Provided data
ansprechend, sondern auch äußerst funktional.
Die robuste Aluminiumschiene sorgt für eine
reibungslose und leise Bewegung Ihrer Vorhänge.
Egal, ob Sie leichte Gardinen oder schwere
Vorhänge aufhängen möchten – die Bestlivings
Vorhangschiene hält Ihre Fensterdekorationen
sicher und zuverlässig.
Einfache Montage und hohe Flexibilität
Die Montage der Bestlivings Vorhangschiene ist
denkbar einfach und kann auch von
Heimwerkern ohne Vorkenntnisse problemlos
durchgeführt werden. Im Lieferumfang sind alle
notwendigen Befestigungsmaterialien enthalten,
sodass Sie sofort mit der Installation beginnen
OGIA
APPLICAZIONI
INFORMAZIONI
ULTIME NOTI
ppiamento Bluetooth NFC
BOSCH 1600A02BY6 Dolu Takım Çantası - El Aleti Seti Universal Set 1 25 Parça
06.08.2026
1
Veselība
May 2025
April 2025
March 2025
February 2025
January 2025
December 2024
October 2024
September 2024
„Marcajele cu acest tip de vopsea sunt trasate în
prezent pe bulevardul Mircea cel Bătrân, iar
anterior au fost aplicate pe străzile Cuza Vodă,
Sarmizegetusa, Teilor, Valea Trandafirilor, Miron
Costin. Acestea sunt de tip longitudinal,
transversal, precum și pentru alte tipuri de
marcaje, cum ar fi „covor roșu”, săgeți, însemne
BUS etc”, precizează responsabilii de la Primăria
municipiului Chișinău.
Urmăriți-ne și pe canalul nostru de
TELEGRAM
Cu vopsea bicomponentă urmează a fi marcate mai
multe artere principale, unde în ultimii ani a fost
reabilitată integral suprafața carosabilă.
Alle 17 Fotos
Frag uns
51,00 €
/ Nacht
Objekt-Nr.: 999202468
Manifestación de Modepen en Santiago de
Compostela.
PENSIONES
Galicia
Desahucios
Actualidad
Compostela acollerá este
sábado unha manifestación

Task prompt
In the data above, start at the line that has "reibungslose und leise", stop after the line that has "Objekt-Nr.: 999202468", and print every line in between exactly as it stands.

Output below
reibungslose und leise Bewegung Ihrer Vorhänge.
Egal, ob Sie leichte Gardinen oder schwere
Vorhänge aufhängen möchten – die Bestlivings
Vorhangschiene hält Ihre Fensterdekorationen
sicher und zuverlässig.
Einfache Montage und hohe Flexibilität
Die Montage der Bestlivings Vorhangschiene ist
denkbar einfach und kann auch von
Heimwerkern ohne Vorkenntnisse problemlos
durchgeführt werden. Im Lieferumfang sind alle
notwendigen Befestigungsmaterialien enthalten,
sodass Sie sofort mit der Installation beginnen
OGIA
APPLICAZIONI
INFORMAZIONI
ULTIME NOTI
ppiamento Bluetooth NFC
BOSCH 1600A02BY6 Dolu Takım Çantası - El Aleti Seti Universal Set 1 25 Parça
06.08.2026
1
Veselība
May 2025
April 2025
March 2025
February 2025
January 2025
December 2024
October 2024
September 2024
„Marcajele cu acest tip de vopsea sunt trasate în
prezent pe bulevardul Mircea cel Bătrân, iar
anterior au fost aplicate pe străzile Cuza Vodă,
Sarmizegetusa, Teilor, Valea Trandafirilor, Miron
Costin. Acestea sunt de tip longitudinal,
transversal, precum și pentru alte tipuri de
marcaje, cum ar fi „covor roșu”, săgeți, însemne
BUS etc”, precizează responsabilii de la Primăria
municipiului Chișinău.
Urmăriți-ne și pe canalul nostru de
TELEGRAM
Cu vopsea bicomponentă urmează a fi marcate mai
multe artere principale, unde în ultimii ani a fost
reabilitată integral suprafața carosabilă.
Alle 17 Fotos
Frag uns
51,00 €
/ Nacht
Objekt-Nr.: 999202468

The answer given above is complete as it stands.